While the RBA today kept the cash rate at 0.1%, and the interest rate on Exchange Settlement balances at zero %, the central bank expects underlying inflation to increase further in coming quarters to around 3.25%.
But as supply-side problems are resolved and consumption patterns normalise, the central bank expects underlying inflation to decline to around 2.75% over 2023.
As many economists had expected, the RBA has taken its cue from other central banks globally and signalled plans to cease further purchases of government securities with the final operation to take place on 10 February.
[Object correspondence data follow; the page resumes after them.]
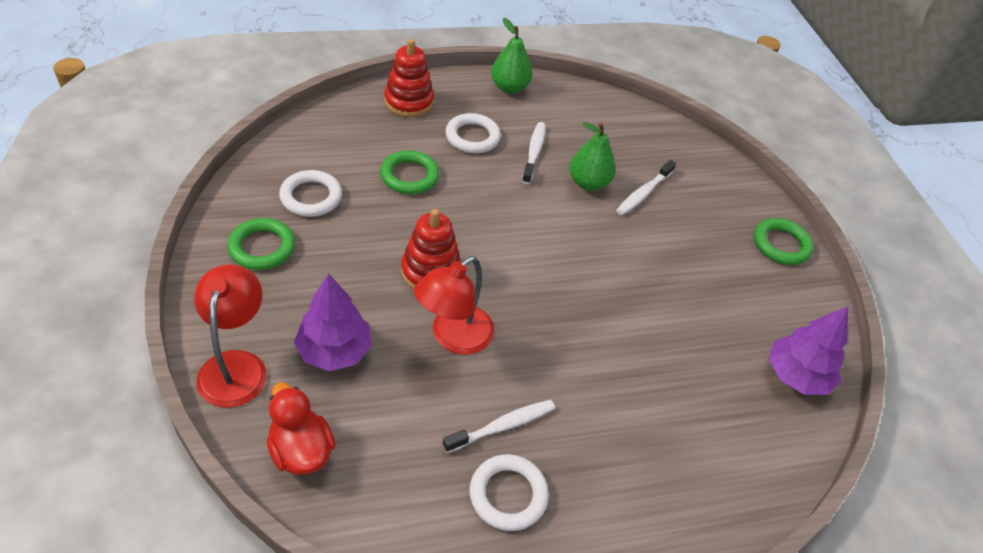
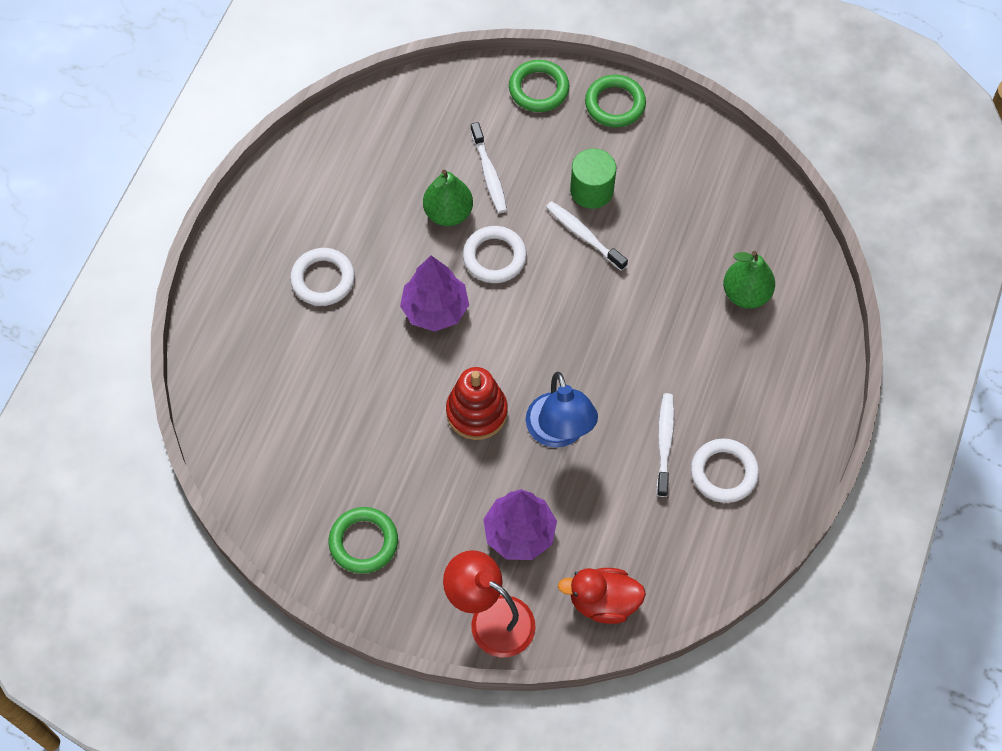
camera: 50 degrees left, 15 degrees up
white ring [279,170,342,217] -> white ring moved to [463,226,527,283]
green ring [380,150,439,194] -> green ring moved to [509,60,569,112]
red stacking toy [384,39,434,117] -> none
red lamp [414,256,495,355] -> blue lamp [526,372,598,448]
green pear [491,18,532,94] -> green pear moved to [723,251,775,309]
white toothbrush [522,122,546,184] -> white toothbrush moved to [546,201,628,271]
purple tree [769,306,848,395] -> purple tree moved to [400,255,469,332]
none -> green cylinder [570,148,616,209]

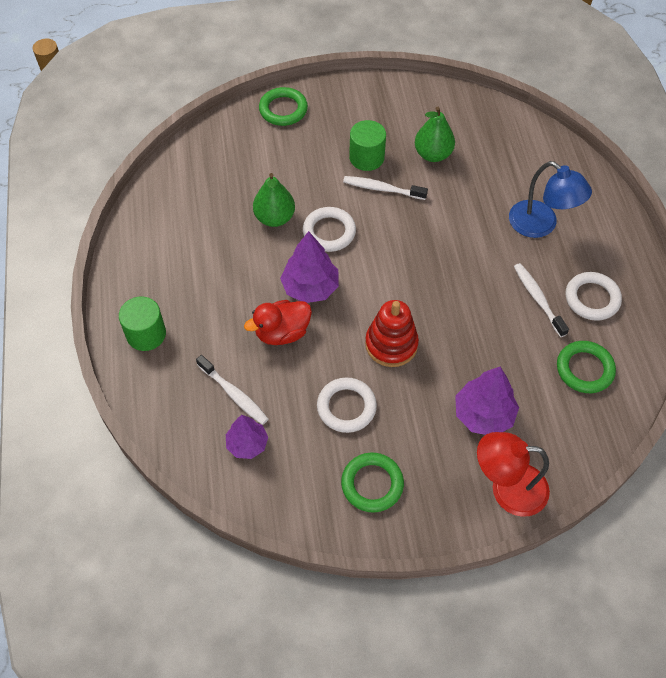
camera: 30 degrees left, 5 degrees down
white ring [290,248,355,306] -> white ring moved to [317,378,377,433]
white toothbrush [470,122,507,213] -> white toothbrush moved to [196,355,268,425]
blue lamp [526,372,598,448] -> blue lamp moved to [509,161,592,238]
red duck [558,568,646,624] -> red duck moved to [244,300,312,345]
green ring [585,75,646,127] -> green ring moved to [557,341,616,393]
green pear [723,251,775,309] -> green pear moved to [415,107,455,162]
none -> green cylinder [119,296,166,351]
none -> purple tree [226,415,268,459]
However, the RBA made it clear that ceasing purchases under the bond purchase program does not imply a near-term increase in interest rates. As a result, the Board has stated “it will not increase the cash rate until actual inflation is sustainably within the 2 to 3% target range.”
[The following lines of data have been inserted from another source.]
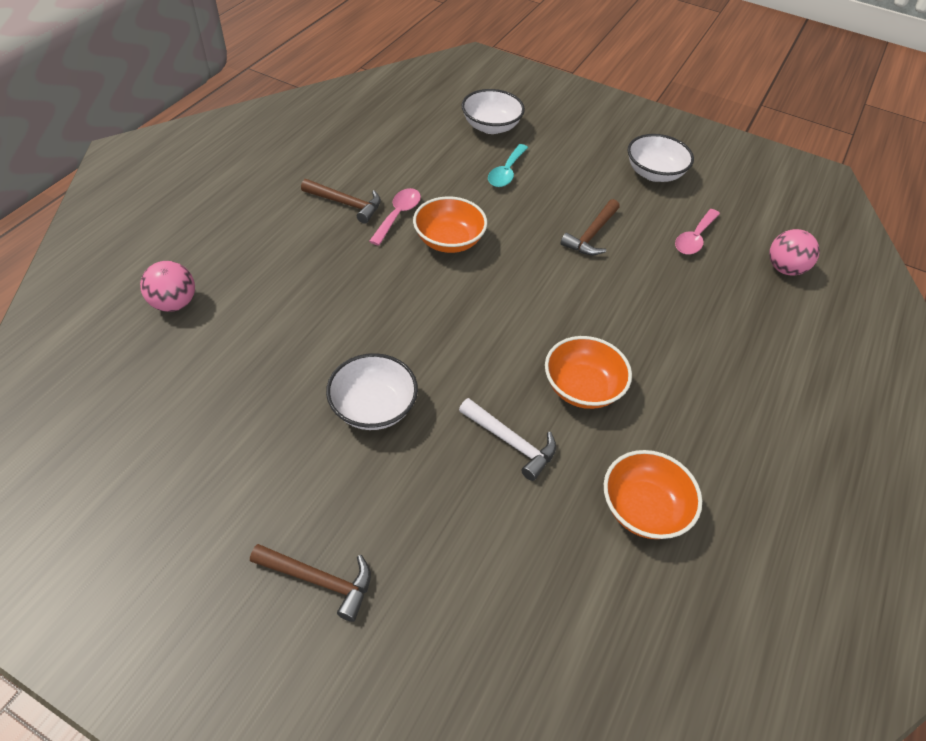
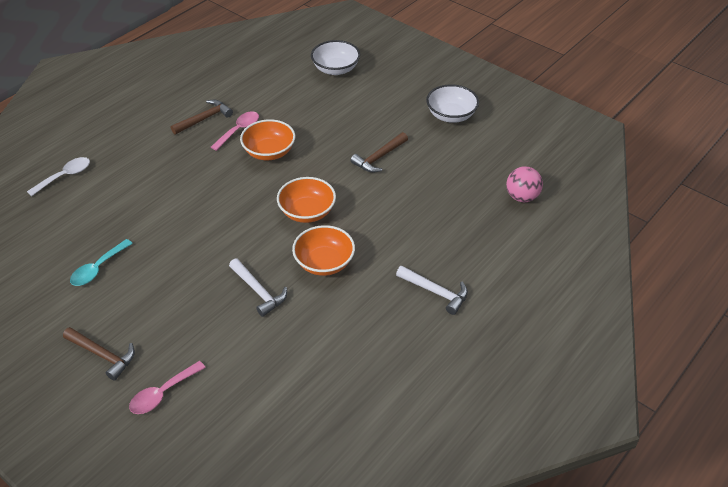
camera: 15 degrees right, 5 degrees down
pink ball [140,261,195,312] -> white spoon [27,157,90,196]
brown hammer [301,179,381,224] -> brown hammer turned 75 degrees counterclockwise [171,100,233,135]
white bowl [326,353,418,430] -> none
turquoise spoon [488,144,528,187] -> turquoise spoon moved to [70,239,133,286]
orange bowl [604,450,702,539] -> orange bowl moved to [277,177,336,223]
pink spoon [675,209,720,255] -> pink spoon moved to [129,361,206,414]
none -> white hammer [396,266,468,315]

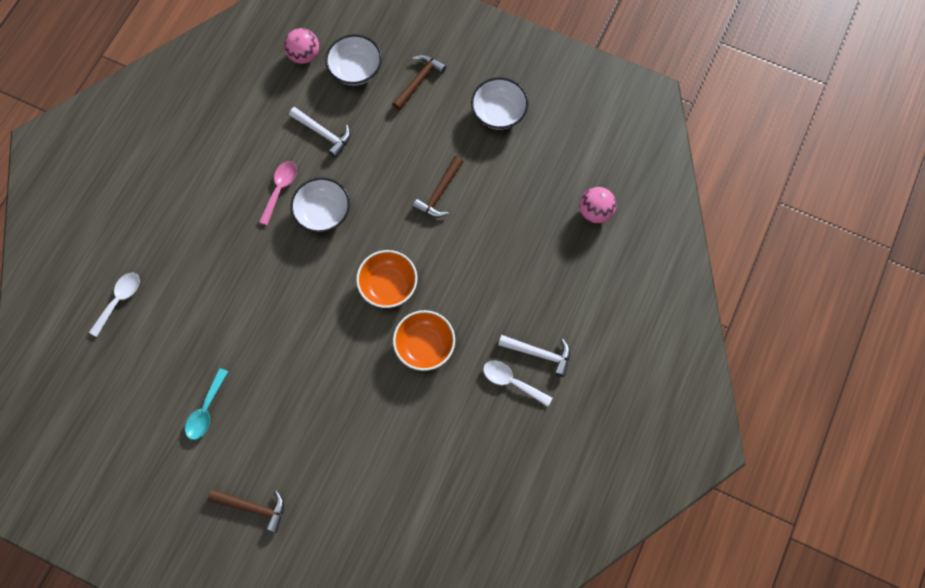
camera: 15 degrees left, 25 degrees up
pink spoon [129,361,206,414] -> none
brown hammer [171,100,233,135] -> brown hammer moved to [392,55,446,110]
white hammer [229,258,287,317] -> white hammer moved to [289,107,351,158]
orange bowl [240,119,295,160] -> white bowl [290,177,350,233]
none -> pink ball [284,28,319,64]
none -> white spoon [483,360,553,407]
Here are some key excerpts from the statement made by the RBA today:
“The decision to end purchases under the bond purchase program follows a review of the actions of other central banks, the functioning of Australia’s bond market and the progress towards the goals of full employment and inflation consistent with target.
“Many other central banks have ended, or will soon end, their bond purchase programs. More importantly, faster-than-expected progress has been made towards the RBA’s goals and further progress is likely. In these circumstances, the Board judged that now was the right time to end the bond purchase program.
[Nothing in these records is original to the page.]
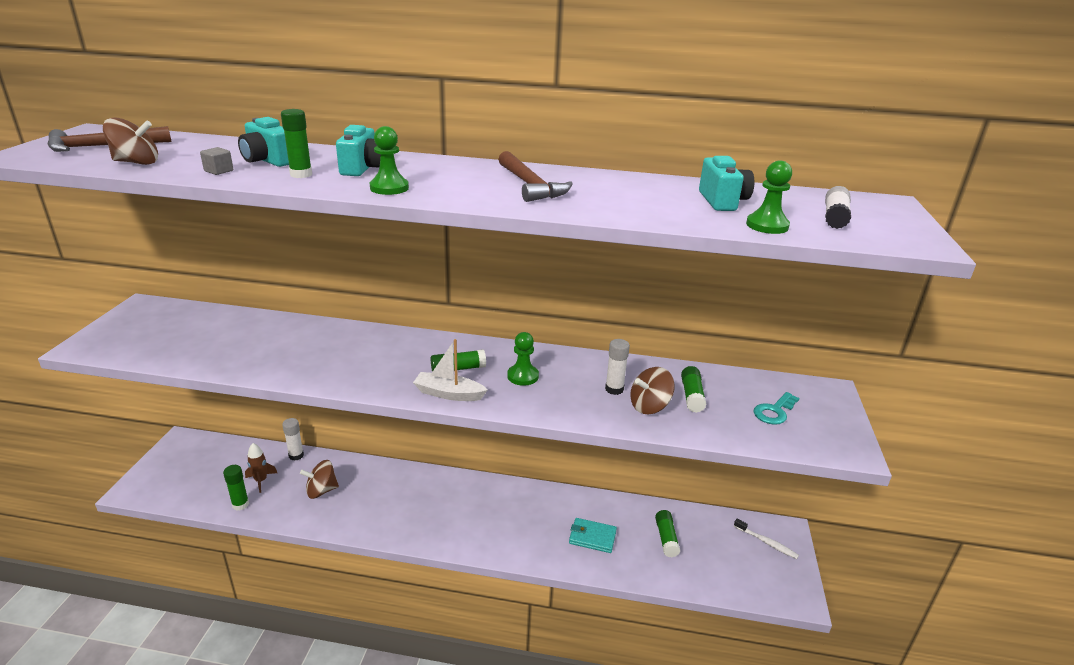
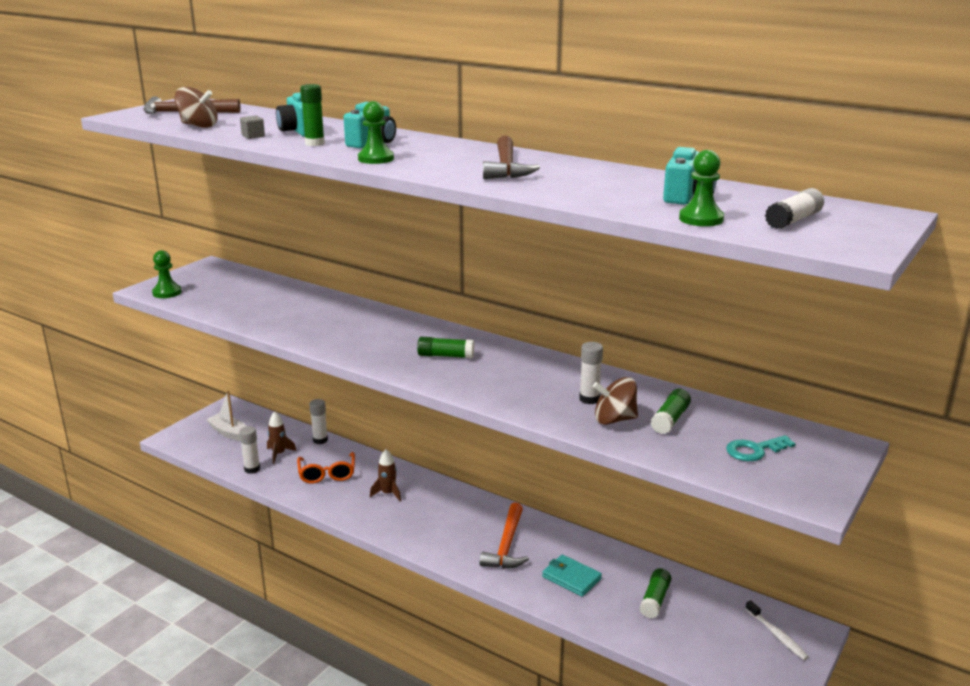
camera: 25 degrees right, 5 degrees down
green glue stick [223,465,249,510] -> white glue stick [239,426,260,474]
brown spinning top [300,460,339,499] -> orange glasses [297,452,355,484]
white boat [413,339,488,401] -> white boat moved to [206,390,246,441]
green pawn [507,332,539,386] -> green pawn moved to [152,250,182,298]
none -> brown rocket [370,449,401,501]
none -> orange hammer [480,503,529,569]

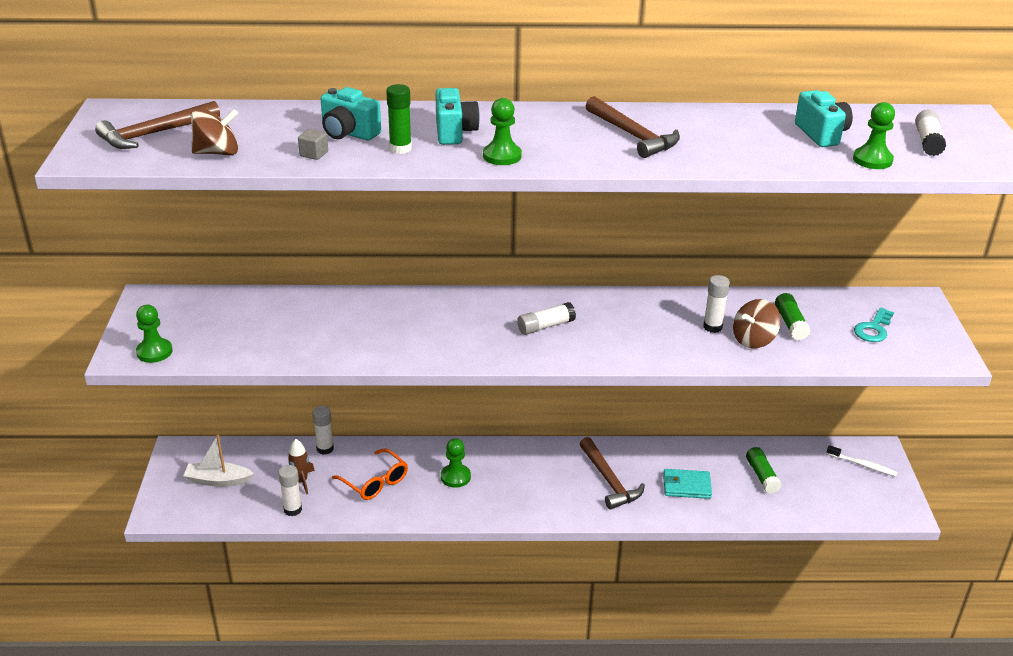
camera: 35 degrees left, 10 degrees up
brown rocket [370,449,401,501] -> green pawn [441,438,471,488]
green glue stick [417,337,474,358] -> white glue stick [517,302,576,335]
orange hammer [480,503,529,569] -> brown hammer [580,437,645,510]

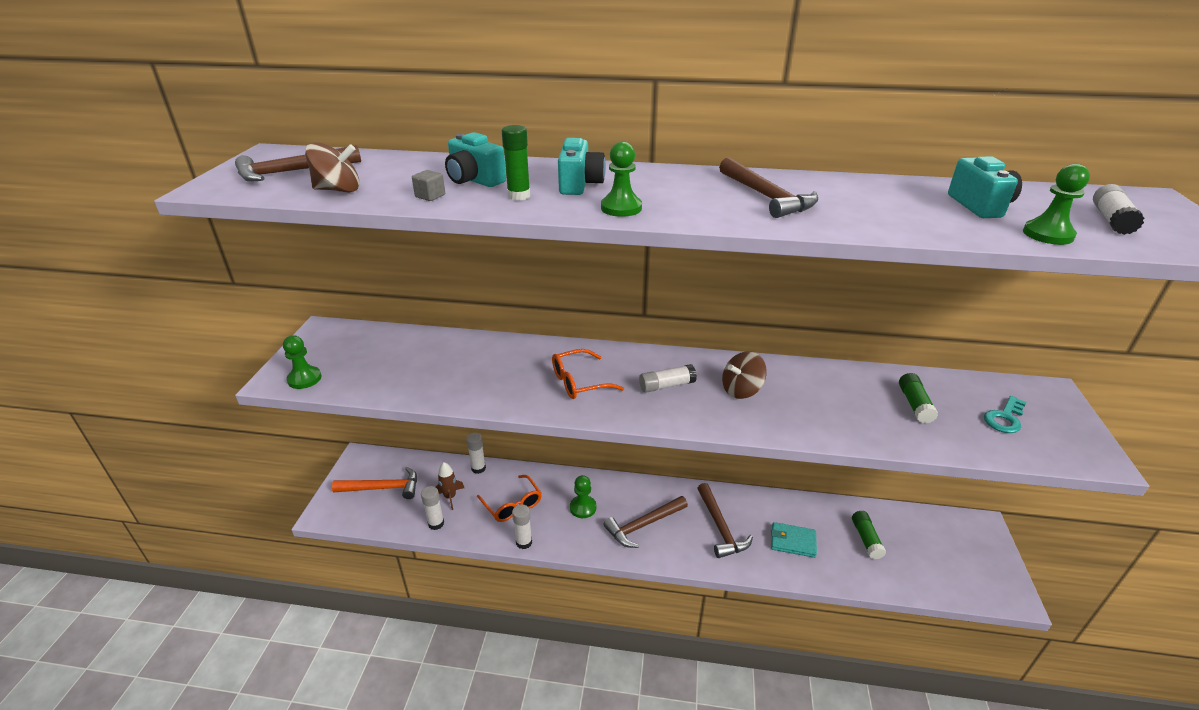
camera: 10 degrees right, 0 degrees up
white boat [183,435,254,487] -> orange hammer [332,467,417,499]
white glue stick [703,275,730,333] -> white glue stick moved to [512,504,532,549]
brown spinning top [733,299,781,349] -> brown spinning top moved to [722,351,767,399]
white toothbrush [827,445,897,476] -> none
none -> orange glasses [552,349,624,399]
none -> brown hammer [604,496,688,548]

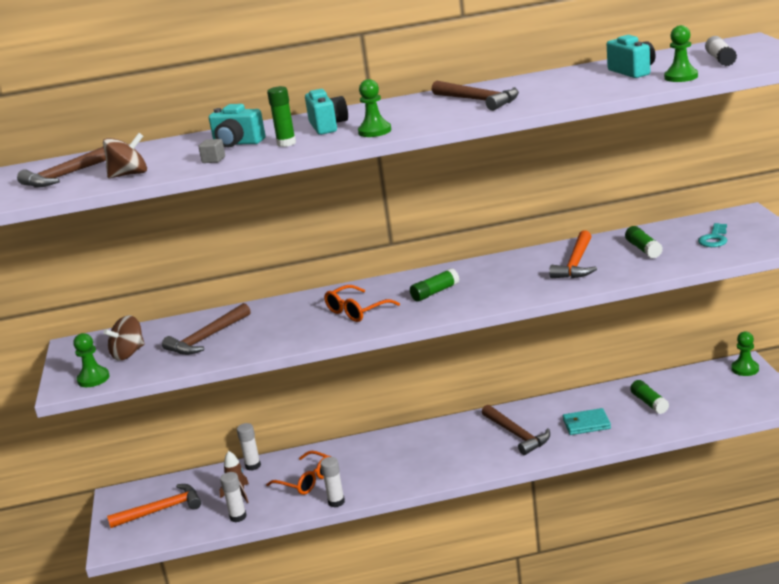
camera: 15 degrees left, 10 degrees down
green pawn [570,475,596,518] -> green pawn moved to [731,331,759,376]
brown hammer [604,496,688,548] -> brown hammer moved to [162,303,251,355]
white glue stick [639,364,697,393] -> green glue stick [410,268,460,302]
brown spinning top [722,351,767,399] -> brown spinning top moved to [103,315,145,361]
none -> orange hammer [549,231,597,278]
“Inflation has picked up more quickly than the RBA had expected but remains lower than in many other countries. The headline CPI inflation rate is 3.5% and is being affected by higher petrol prices, higher prices for newly constructed homes and the disruptions to global supply chains. In underlying terms, inflation is 2.6%.
“The RBA’s central forecast is for the unemployment rate to fall to below 4 per cent later in the year and to be around 3¾ per cent at the end of 2023.
“While inflation has picked up, it is too early to conclude that it is sustainably within the target band. There are uncertainties about how persistent the pick-up in inflation will be as supply-side problems are resolved.
“Wages growth also remains modest, and it is likely to be some time yet before aggregate wages growth is at a rate consistent with inflation being sustainably at target.”